My Lords, I declare an interest in the subject, one that I hope will continue for a very long time. What is the department doing to encourage pubs to serve wine in 125 millilitre glasses—small glasses—so that people who want to enjoy a glass of wine and stay within the limits can do so safely?
The noble Baroness raises a very important point. Wine glass sizes are larger than they used to be, and the majority of pubs, bars and clubs now offer 175 millilitre or even 250 millilitre glasses by default. That makes it difficult to moderate intake, and it may influence less healthy drinking norms. The important matter is that customers should be able to go to pubs and clubs and should be able to ask for wine in the 125 millilitre measures. We are very concerned about that and are having a consultation with the Home Office about a mandatory code for retailers to do precisely that.
I shall start again. The Minister said that the alcohol industry would have labelling on all bottles, on a voluntary basis, on the danger of drinking while pregnant. The year 2008 has come and gone, and we now hear that wine is stronger. Will this be made mandatory?
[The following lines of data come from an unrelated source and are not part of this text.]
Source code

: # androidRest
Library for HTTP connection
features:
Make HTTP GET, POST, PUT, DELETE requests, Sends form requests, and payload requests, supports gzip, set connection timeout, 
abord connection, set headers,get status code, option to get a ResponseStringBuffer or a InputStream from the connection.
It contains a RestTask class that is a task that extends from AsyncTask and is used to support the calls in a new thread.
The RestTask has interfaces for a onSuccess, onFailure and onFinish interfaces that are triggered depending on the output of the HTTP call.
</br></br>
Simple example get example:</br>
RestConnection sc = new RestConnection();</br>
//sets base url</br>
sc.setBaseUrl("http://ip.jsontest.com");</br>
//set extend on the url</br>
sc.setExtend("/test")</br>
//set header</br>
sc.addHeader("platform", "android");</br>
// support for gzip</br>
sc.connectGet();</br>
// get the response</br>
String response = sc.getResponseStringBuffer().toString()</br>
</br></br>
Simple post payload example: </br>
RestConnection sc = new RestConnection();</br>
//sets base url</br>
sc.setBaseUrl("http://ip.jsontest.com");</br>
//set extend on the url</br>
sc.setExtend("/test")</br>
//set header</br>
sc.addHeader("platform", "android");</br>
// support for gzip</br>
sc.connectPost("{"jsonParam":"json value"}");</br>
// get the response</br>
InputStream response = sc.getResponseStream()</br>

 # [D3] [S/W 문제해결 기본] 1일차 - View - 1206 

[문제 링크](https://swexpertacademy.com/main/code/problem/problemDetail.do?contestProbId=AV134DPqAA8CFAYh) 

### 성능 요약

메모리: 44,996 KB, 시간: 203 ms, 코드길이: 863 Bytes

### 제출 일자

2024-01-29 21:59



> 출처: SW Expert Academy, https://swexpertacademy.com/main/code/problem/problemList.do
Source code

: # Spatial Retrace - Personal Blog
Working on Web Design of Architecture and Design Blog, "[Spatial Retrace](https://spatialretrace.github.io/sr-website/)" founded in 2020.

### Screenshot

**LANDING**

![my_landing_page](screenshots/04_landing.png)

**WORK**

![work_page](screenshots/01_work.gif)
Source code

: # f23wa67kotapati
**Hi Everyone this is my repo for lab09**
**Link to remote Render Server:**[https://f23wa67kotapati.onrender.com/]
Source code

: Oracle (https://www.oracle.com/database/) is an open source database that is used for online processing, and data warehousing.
My noble friend knows that we are very concerned about the health information on labels on alcoholic drinks. We know that it has been used only to a limited extent. We have been working with the industry to improve the uptake of the voluntary agreement and hope that the monitoring exercise conducted earlier this year will show an improved rate of compliance. We expect to be able to publish the results of this exercise shortly. I shall bring my noble friend’s concern to the attention of my honourable friend Gillian Merron; I recognise his concern and the fact that we debated this issue in 2008. Quite rightly, he wants action to be taken.
My Lords, has the Minister recently reread the proceedings in your Lordships' House on the Licensing Bill in 2003, when so many of the warnings given from these Benches have come to pass? What pressure is her department putting on the rest of the Government to review the provisions of that Act?